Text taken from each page
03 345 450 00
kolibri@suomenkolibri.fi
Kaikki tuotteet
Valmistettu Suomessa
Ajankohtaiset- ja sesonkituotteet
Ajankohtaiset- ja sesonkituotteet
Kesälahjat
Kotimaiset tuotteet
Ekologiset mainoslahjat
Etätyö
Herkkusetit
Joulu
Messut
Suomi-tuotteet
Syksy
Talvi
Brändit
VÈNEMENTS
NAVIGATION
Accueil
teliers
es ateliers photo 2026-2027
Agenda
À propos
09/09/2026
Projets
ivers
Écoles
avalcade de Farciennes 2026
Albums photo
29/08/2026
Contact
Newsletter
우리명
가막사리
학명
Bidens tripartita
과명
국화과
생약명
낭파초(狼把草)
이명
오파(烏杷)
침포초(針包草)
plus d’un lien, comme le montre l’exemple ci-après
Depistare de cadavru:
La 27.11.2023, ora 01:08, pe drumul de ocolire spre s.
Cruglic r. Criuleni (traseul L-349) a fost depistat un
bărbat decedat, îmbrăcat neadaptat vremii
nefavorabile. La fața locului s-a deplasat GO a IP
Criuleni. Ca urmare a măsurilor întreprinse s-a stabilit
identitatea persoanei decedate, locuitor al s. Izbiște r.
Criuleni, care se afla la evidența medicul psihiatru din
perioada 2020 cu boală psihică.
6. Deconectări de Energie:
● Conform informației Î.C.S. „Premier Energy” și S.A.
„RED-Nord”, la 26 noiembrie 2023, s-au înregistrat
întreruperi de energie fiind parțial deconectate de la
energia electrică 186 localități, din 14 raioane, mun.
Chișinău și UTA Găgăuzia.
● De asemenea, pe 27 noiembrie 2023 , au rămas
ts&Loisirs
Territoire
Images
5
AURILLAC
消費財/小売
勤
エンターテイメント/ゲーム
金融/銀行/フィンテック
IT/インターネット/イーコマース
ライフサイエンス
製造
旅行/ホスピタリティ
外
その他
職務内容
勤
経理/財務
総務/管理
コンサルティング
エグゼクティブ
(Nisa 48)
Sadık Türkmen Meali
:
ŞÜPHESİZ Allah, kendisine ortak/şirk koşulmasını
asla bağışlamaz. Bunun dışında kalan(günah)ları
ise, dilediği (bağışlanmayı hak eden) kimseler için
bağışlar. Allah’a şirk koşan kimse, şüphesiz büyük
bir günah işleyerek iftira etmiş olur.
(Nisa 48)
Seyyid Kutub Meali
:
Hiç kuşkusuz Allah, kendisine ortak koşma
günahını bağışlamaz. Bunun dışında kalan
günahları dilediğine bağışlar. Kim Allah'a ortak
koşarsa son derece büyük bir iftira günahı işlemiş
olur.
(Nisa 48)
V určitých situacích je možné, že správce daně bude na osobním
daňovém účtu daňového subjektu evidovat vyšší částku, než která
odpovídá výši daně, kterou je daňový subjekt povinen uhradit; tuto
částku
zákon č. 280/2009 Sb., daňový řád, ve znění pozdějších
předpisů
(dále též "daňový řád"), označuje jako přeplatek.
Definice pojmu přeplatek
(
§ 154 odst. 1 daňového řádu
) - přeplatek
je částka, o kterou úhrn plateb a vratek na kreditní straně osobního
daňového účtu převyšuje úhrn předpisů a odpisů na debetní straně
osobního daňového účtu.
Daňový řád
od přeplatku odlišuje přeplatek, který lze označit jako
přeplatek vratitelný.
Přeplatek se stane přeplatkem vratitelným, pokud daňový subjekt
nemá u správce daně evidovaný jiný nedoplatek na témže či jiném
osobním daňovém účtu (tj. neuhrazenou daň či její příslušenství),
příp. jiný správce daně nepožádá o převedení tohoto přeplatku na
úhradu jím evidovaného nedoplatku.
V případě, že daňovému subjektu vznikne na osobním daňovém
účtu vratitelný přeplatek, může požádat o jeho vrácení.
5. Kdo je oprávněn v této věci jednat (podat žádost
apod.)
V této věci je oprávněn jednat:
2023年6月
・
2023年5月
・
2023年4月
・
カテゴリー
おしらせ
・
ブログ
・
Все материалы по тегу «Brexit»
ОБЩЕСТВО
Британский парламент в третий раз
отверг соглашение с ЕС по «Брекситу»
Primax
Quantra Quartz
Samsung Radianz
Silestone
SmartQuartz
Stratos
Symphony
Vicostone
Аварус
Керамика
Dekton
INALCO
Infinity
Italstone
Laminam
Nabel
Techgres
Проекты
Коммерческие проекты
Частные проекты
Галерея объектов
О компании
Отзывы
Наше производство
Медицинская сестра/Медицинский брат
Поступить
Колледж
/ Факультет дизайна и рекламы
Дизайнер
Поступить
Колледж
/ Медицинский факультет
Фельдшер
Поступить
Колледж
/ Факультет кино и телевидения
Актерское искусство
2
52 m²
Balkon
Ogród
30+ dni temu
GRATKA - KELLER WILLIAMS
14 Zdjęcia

**Exercise aim**: Copy every line of the rows above word for word, with the same spelling, symbols and line order.

**Reply to the exercise**:
03 345 450 00
kolibri@suomenkolibri.fi
Kaikki tuotteet
Valmistettu Suomessa
Ajankohtaiset- ja sesonkituotteet
Ajankohtaiset- ja sesonkituotteet
Kesälahjat
Kotimaiset tuotteet
Ekologiset mainoslahjat
Etätyö
Herkkusetit
Joulu
Messut
Suomi-tuotteet
Syksy
Talvi
Brändit
VÈNEMENTS
NAVIGATION
Accueil
teliers
es ateliers photo 2026-2027
Agenda
À propos
09/09/2026
Projets
ivers
Écoles
avalcade de Farciennes 2026
Albums photo
29/08/2026
Contact
Newsletter
우리명
가막사리
학명
Bidens tripartita
과명
국화과
생약명
낭파초(狼把草)
이명
오파(烏杷)
침포초(針包草)
plus d’un lien, comme le montre l’exemple ci-après
Depistare de cadavru:
La 27.11.2023, ora 01:08, pe drumul de ocolire spre s.
Cruglic r. Criuleni (traseul L-349) a fost depistat un
bărbat decedat, îmbrăcat neadaptat vremii
nefavorabile. La fața locului s-a deplasat GO a IP
Criuleni. Ca urmare a măsurilor întreprinse s-a stabilit
identitatea persoanei decedate, locuitor al s. Izbiște r.
Criuleni, care se afla la evidența medicul psihiatru din
perioada 2020 cu boală psihică.
6. Deconectări de Energie:
● Conform informației Î.C.S. „Premier Energy” și S.A.
„RED-Nord”, la 26 noiembrie 2023, s-au înregistrat
întreruperi de energie fiind parțial deconectate de la
energia electrică 186 localități, din 14 raioane, mun.
Chișinău și UTA Găgăuzia.
● De asemenea, pe 27 noiembrie 2023 , au rămas
ts&Loisirs
Territoire
Images
5
AURILLAC
消費財/小売
勤
エンターテイメント/ゲーム
金融/銀行/フィンテック
IT/インターネット/イーコマース
ライフサイエンス
製造
旅行/ホスピタリティ
外
その他
職務内容
勤
経理/財務
総務/管理
コンサルティング
エグゼクティブ
(Nisa 48)
Sadık Türkmen Meali
:
ŞÜPHESİZ Allah, kendisine ortak/şirk koşulmasını
asla bağışlamaz. Bunun dışında kalan(günah)ları
ise, dilediği (bağışlanmayı hak eden) kimseler için
bağışlar. Allah’a şirk koşan kimse, şüphesiz büyük
bir günah işleyerek iftira etmiş olur.
(Nisa 48)
Seyyid Kutub Meali
:
Hiç kuşkusuz Allah, kendisine ortak koşma
günahını bağışlamaz. Bunun dışında kalan
günahları dilediğine bağışlar. Kim Allah'a ortak
koşarsa son derece büyük bir iftira günahı işlemiş
olur.
(Nisa 48)
V určitých situacích je možné, že správce daně bude na osobním
daňovém účtu daňového subjektu evidovat vyšší částku, než která
odpovídá výši daně, kterou je daňový subjekt povinen uhradit; tuto
částku
zákon č. 280/2009 Sb., daňový řád, ve znění pozdějších
předpisů
(dále též "daňový řád"), označuje jako přeplatek.
Definice pojmu přeplatek
(
§ 154 odst. 1 daňového řádu
) - přeplatek
je částka, o kterou úhrn plateb a vratek na kreditní straně osobního
daňového účtu převyšuje úhrn předpisů a odpisů na debetní straně
osobního daňového účtu.
Daňový řád
od přeplatku odlišuje přeplatek, který lze označit jako
přeplatek vratitelný.
Přeplatek se stane přeplatkem vratitelným, pokud daňový subjekt
nemá u správce daně evidovaný jiný nedoplatek na témže či jiném
osobním daňovém účtu (tj. neuhrazenou daň či její příslušenství),
příp. jiný správce daně nepožádá o převedení tohoto přeplatku na
úhradu jím evidovaného nedoplatku.
V případě, že daňovému subjektu vznikne na osobním daňovém
účtu vratitelný přeplatek, může požádat o jeho vrácení.
5. Kdo je oprávněn v této věci jednat (podat žádost
apod.)
V této věci je oprávněn jednat:
2023年6月
・
2023年5月
・
2023年4月
・
カテゴリー
おしらせ
・
ブログ
・
Все материалы по тегу «Brexit»
ОБЩЕСТВО
Британский парламент в третий раз
отверг соглашение с ЕС по «Брекситу»
Primax
Quantra Quartz
Samsung Radianz
Silestone
SmartQuartz
Stratos
Symphony
Vicostone
Аварус
Керамика
Dekton
INALCO
Infinity
Italstone
Laminam
Nabel
Techgres
Проекты
Коммерческие проекты
Частные проекты
Галерея объектов
О компании
Отзывы
Наше производство
Медицинская сестра/Медицинский брат
Поступить
Колледж
/ Факультет дизайна и рекламы
Дизайнер
Поступить
Колледж
/ Медицинский факультет
Фельдшер
Поступить
Колледж
/ Факультет кино и телевидения
Актерское искусство
2
52 m²
Balkon
Ogród
30+ dni temu
GRATKA - KELLER WILLIAMS
14 Zdjęcia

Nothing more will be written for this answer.